Texas under Rick Perry has acquired a reputation for being stingy about government-sponsored health care assistance. Surprisingly, however, the proportion of Texas residents on Medicaid (16.0%) was slightly higher in 2009 than that of the country as a whole (15.7%). Romneycare triggered a rapid increase in Medicaid enrollment in Massachusetts, something that should concern anyone who places quality health outcomes ahead of insurance coverage statistics.
If you’re concerned first and foremost about the growth of government and excessive spending, you’ll be troubled to learn that Massachusetts spent approximately $1,916 per resident on Medicaid in 2009, compared to $973 in Texas and $1,208 nationally. Massachusetts’ additional subsidies for low-income residents, through Romneycare’s Connector Authority, account for another $120 or so per resident. Texas spends just 5.1% of its budget on Medicaid, compared to 28.9% for Massachusetts. (The national average is 15.7%.)
On the other hand, Texas receives more federal assistance than Massachusetts does: Washington spends $2.44 for every dollar Texas spends on Medicaid, compared to $1.60 for Massachusetts. The national average is $1.28.
Why is Massachusetts spending so much on Medicaid relative to Texas? One big reason is that the composition of Texas’ Medicaid population is heavily oriented towards children, whereas Massachussets’ has a much larger proportion of adults and the disabled:
The Massachusetts Medicaid program is available to working parents with incomes up to 133% of the federal poverty level, whereas working parents (other than pregnant women) have to make less than 26% of FPL in Texas to get onto Medicaid. It’s not clear why Massachusetts has such a large disabled population compared to the rest of the country: either the rest of the country is too strict in its definition of disability, or Massachusetts is too loose.
When it comes to per-enrollee Medicaid spending, the biggest differences between the states is in their handling of the elderly: the “dual-eligible” population, so named because they quality for both Medicaid and Medicare. Texas appears to do a far better job in controlling the costs of dual-eligibles compared to Massachusetts. In fiscal year 2009, Texas spent $8,437 per dual-eligible enrollee, compared to $18,069 in Massachusetts and $12,499 nationally.
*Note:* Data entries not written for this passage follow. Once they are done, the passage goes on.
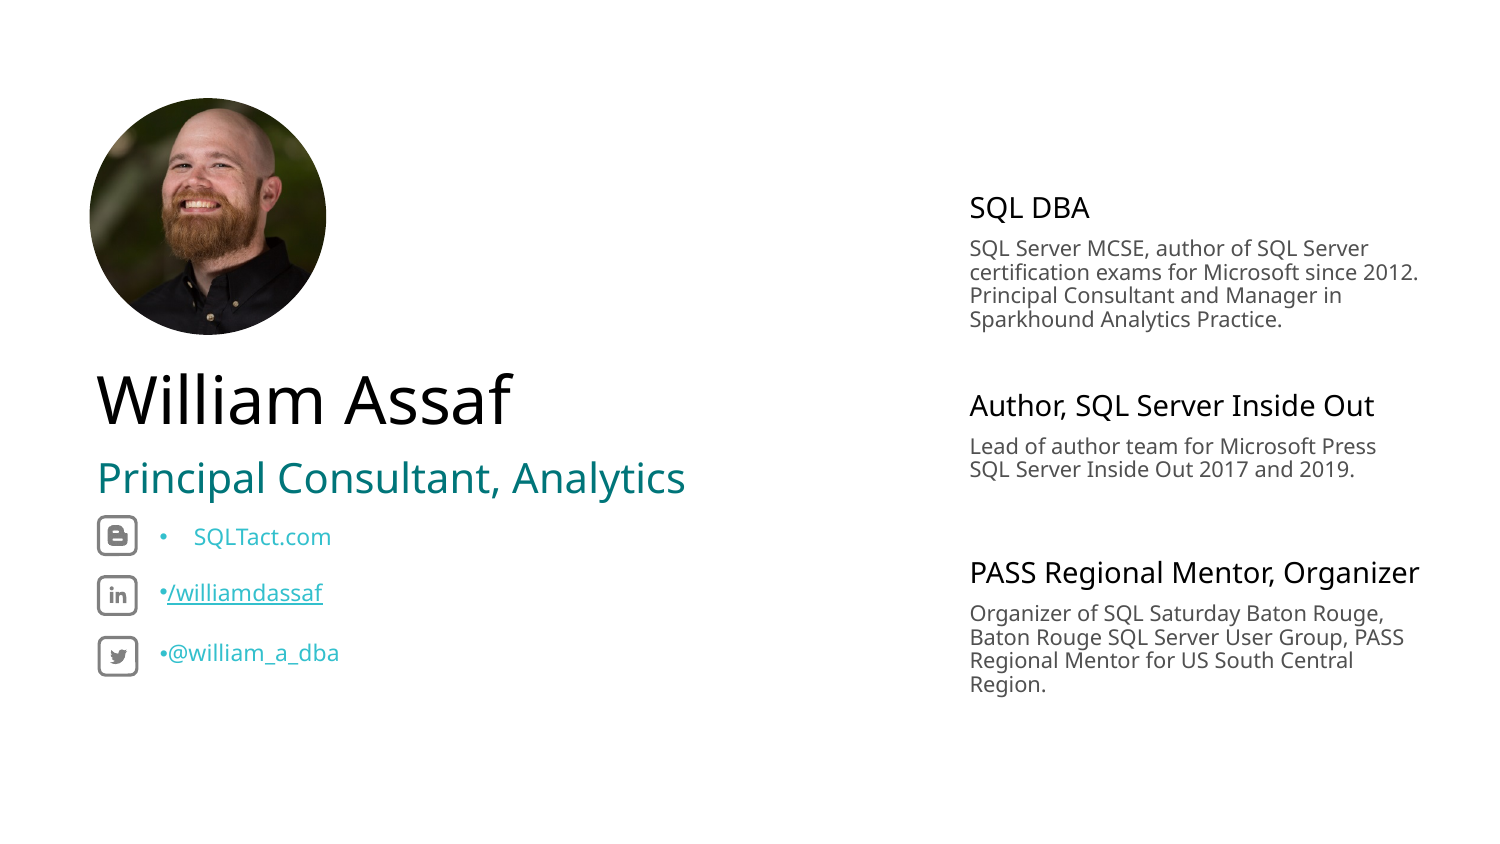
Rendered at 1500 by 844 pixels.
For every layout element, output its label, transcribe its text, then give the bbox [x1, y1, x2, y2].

text_box [96, 514, 139, 557]
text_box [98, 576, 137, 615]
list /williamdassaf [144, 571, 551, 615]
list Organizer of SQL Saturday Baton Rouge, Baton Rouge SQL Server User Group, PASS Regional Mentor for US South Central Region. [954, 595, 1438, 693]
list SQL Server MCSE, author of SQL Server certification exams for Microsoft since 2012. Principal Consultant and Manager in Sparkhound Analytics Practice. [954, 230, 1438, 328]
list Principal Consultant, Analytics [81, 443, 924, 511]
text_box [98, 637, 138, 676]
list Author, SQL Server Inside Out [954, 383, 1438, 428]
list PASS Regional Mentor, Organizer [954, 551, 1438, 595]
title William Assaf [81, 367, 615, 443]
picture [89, 97, 327, 336]
list Lead of author team for Microsoft Press SQL Server Inside Out 2017 and 2019. [954, 428, 1438, 526]
picture [107, 525, 128, 546]
list @william_a_dba [145, 634, 590, 678]
text_box SQLTact.com [144, 517, 551, 561]
list SQL DBA [954, 186, 1438, 230]
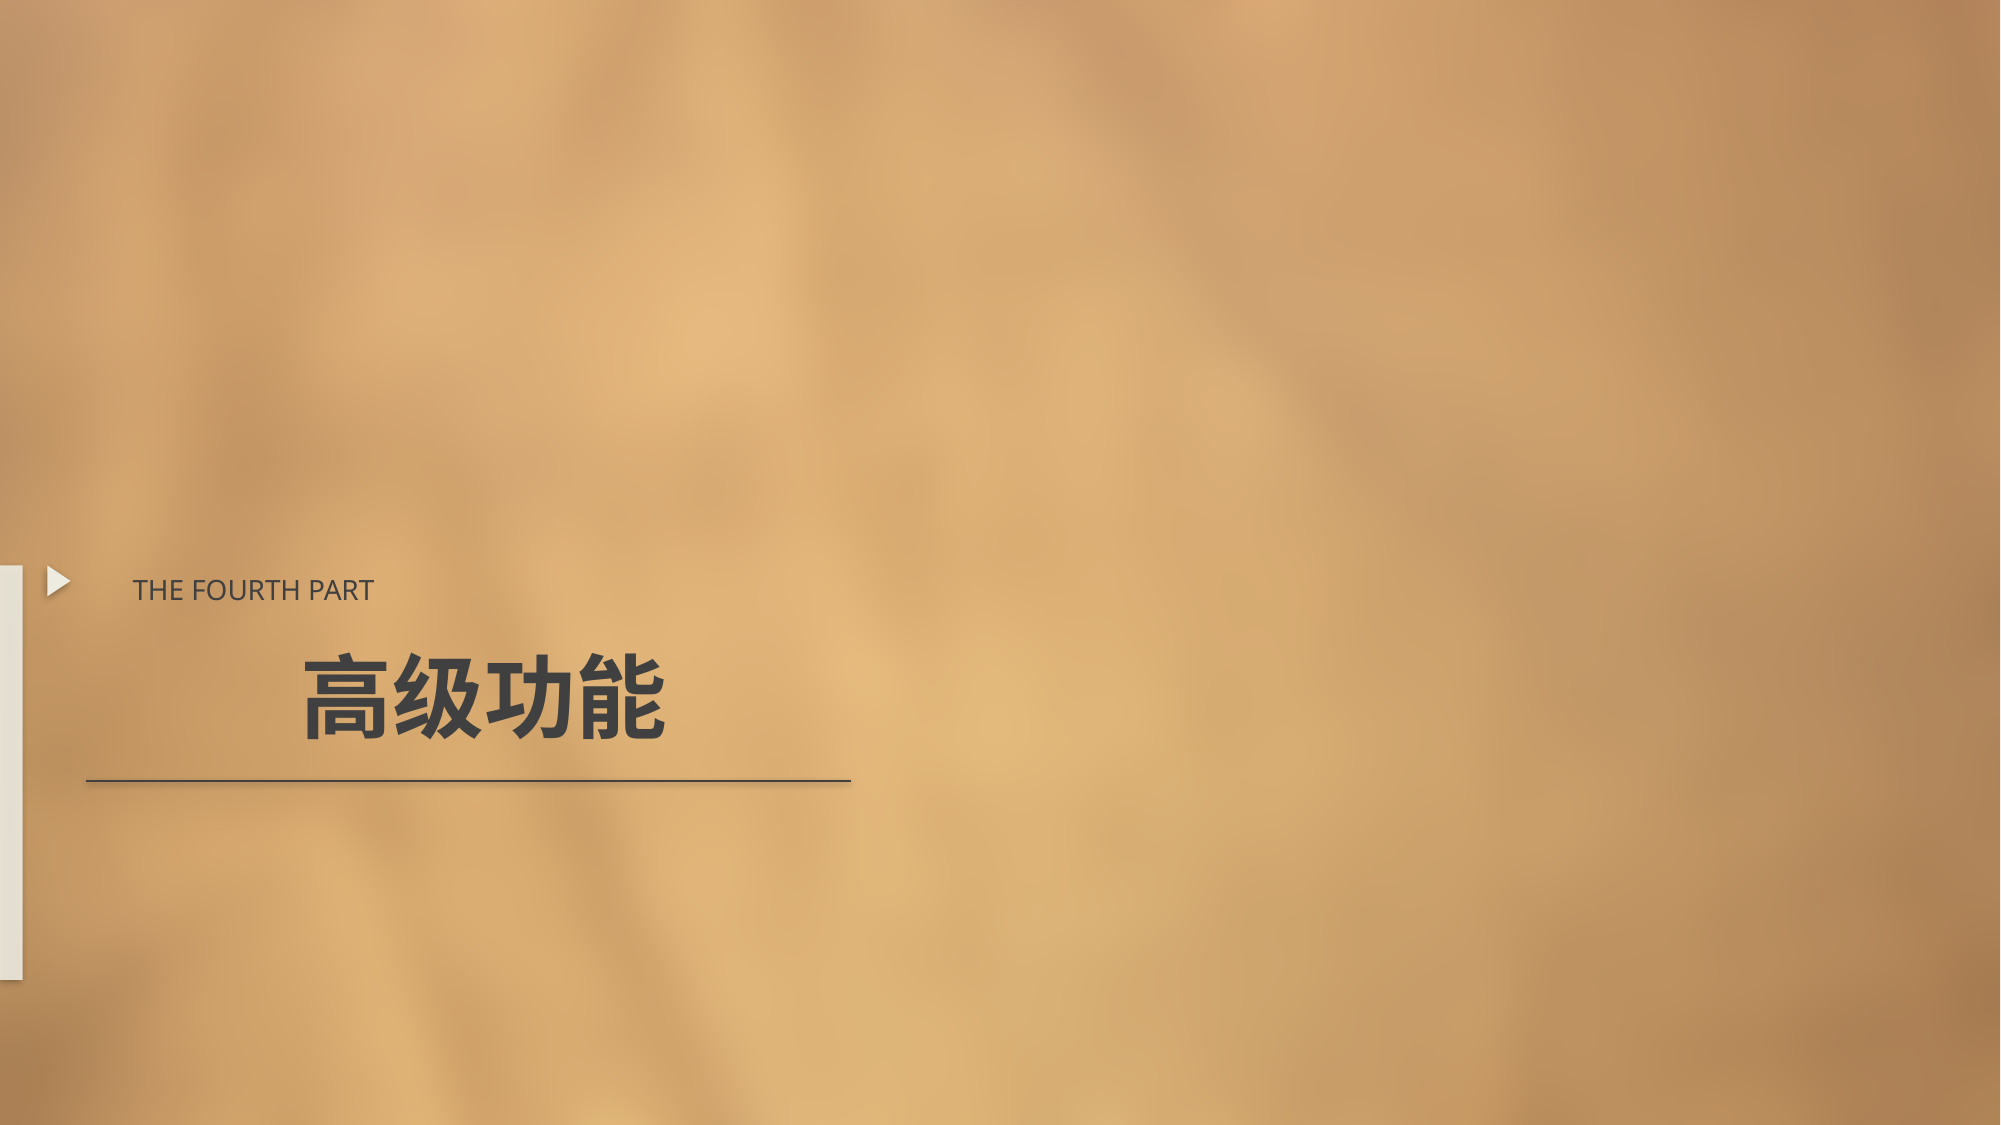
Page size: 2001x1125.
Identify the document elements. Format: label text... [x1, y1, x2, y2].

list 高级功能 [117, 632, 851, 759]
list THE FOURTH PART [117, 565, 851, 615]
picture [0, 0, 2001, 1125]
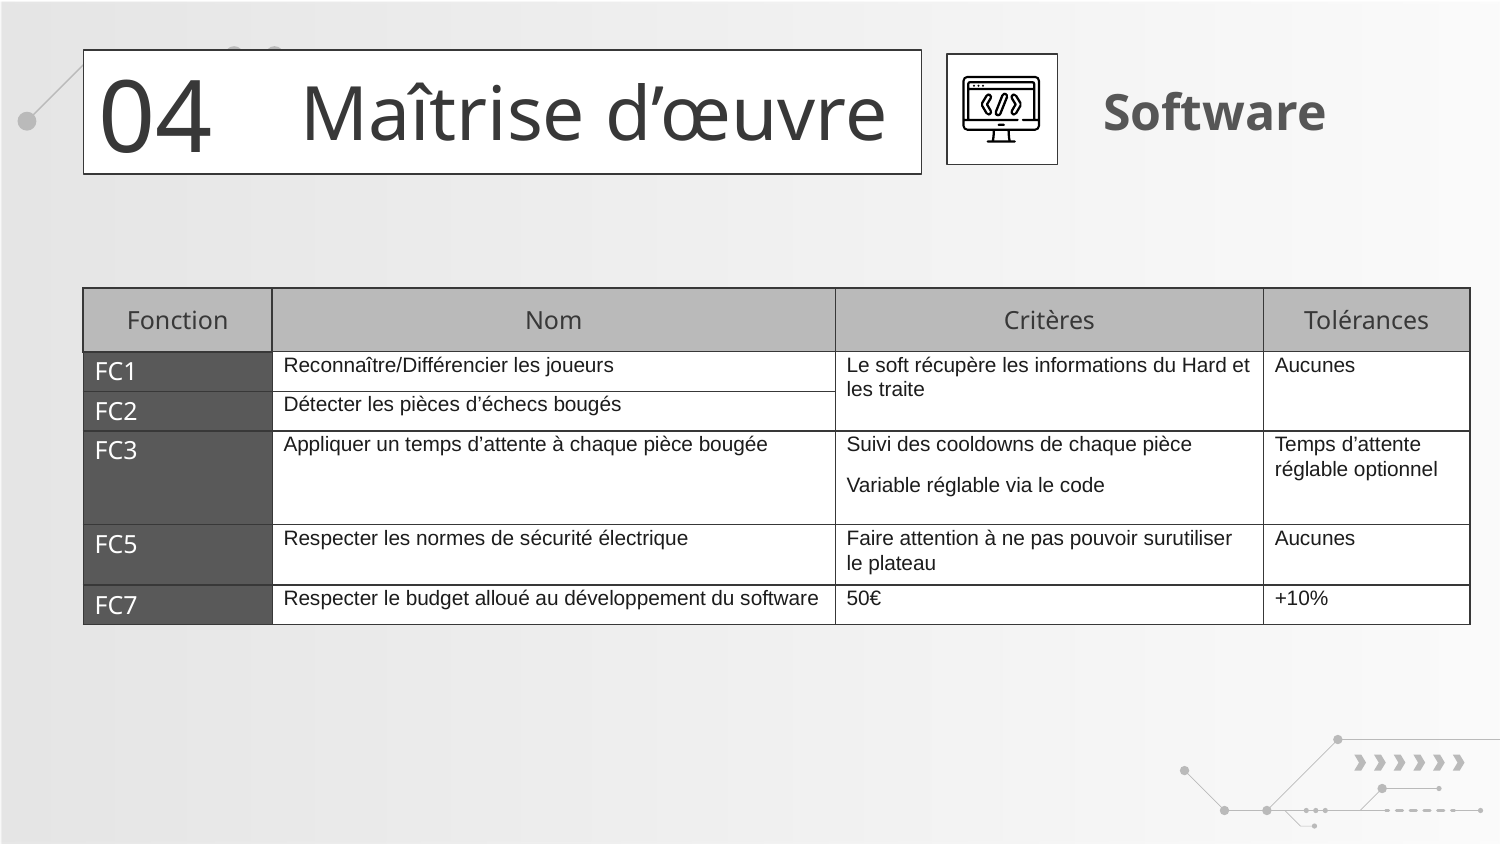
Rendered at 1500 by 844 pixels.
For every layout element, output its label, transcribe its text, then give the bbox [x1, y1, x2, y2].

table_cell Aucunes [1264, 525, 1469, 584]
table_cell FC1 [84, 353, 272, 391]
table_cell Détecter les pièces d’échecs bougés [273, 392, 835, 430]
table_cell Temps d’attente réglable optionnel [1264, 432, 1469, 524]
table_cell Aucunes [1264, 352, 1469, 430]
table_cell Suivi des cooldowns de chaque pièce Variable réglable via le code [836, 432, 1263, 524]
table_cell 50€ [836, 586, 1263, 624]
table_cell Respecter les normes de sécurité électrique [273, 525, 835, 584]
table_cell FC3 [84, 432, 272, 524]
table_cell FC7 [84, 586, 272, 624]
table_cell FC5 [84, 525, 272, 584]
table_cell FC2 [84, 392, 272, 430]
table_cell Appliquer un temps d’attente à chaque pièce bougée [273, 432, 835, 524]
table_header Fonction [84, 289, 271, 351]
text_box Maîtrise [285, 50, 590, 165]
table_header Tolérances [1264, 289, 1469, 351]
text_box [946, 53, 1058, 165]
table_cell Reconnaître/Différencier les joueurs [273, 352, 835, 391]
table_cell +10% [1264, 586, 1469, 624]
table_cell Respecter le budget alloué au développement du software [273, 586, 835, 624]
text_box 04 [83, 50, 922, 174]
table_cell Faire attention à ne pas pouvoir surutiliser le plateau [836, 525, 1263, 584]
table_header Tolérances [2, 2, 1500, 844]
table_header Nom [273, 289, 835, 351]
table_cell Le soft récupère les informations du Hard et les traite [836, 352, 1263, 430]
text_box Software [1067, 73, 1363, 148]
text_box d’œuvre [590, 50, 920, 166]
table_header Critères [836, 289, 1263, 351]
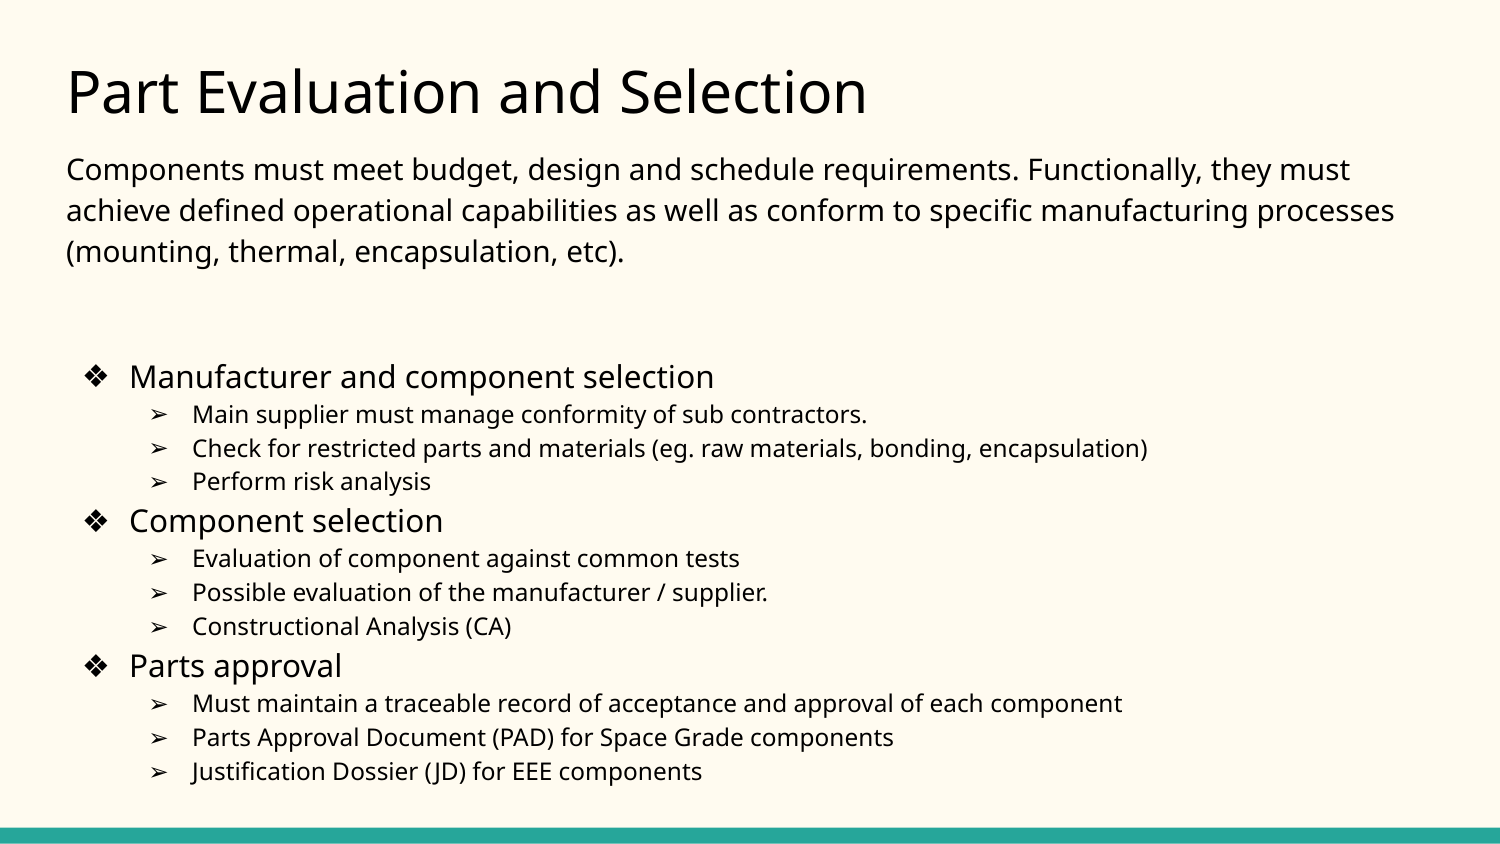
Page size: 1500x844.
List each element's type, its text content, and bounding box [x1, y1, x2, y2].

list Components must meet budget, design and schedule requirements. Functionally, they must achieve defined operational capabilities as well as conform to specific manufacturing processes (mounting, thermal, encapsulation, etc). Manufacturer and component selection Main supplier must manage conformity of sub contractors. Check for restricted parts and materials (eg. raw materials, bonding, encapsulation) Perform risk analysis Component selection Evaluation of component against common tests Possible evaluation of the manufacturer / supplier. Constructional Analysis (CA) Parts approval Must maintain a traceable record of acceptance and approval of each component Parts Approval Document (PAD) for Space Grade components Justification Dossier (JD) for EEE components [51, 130, 1449, 801]
title Part Evaluation and Selection [51, 40, 1449, 130]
As I said at the top, who you favor between Romney and Perry will depend in large part upon what your priorities are in health care policy. My personal view is that universal coverage is meaningless, if the ultimate consequence of universal coverage is that people can’t afford, or gain access to, basic health care. It is Rick Perry’s Texas that has done more to keep the growth of health costs down, and we should spend more time drawing lessons from his Lone Star State.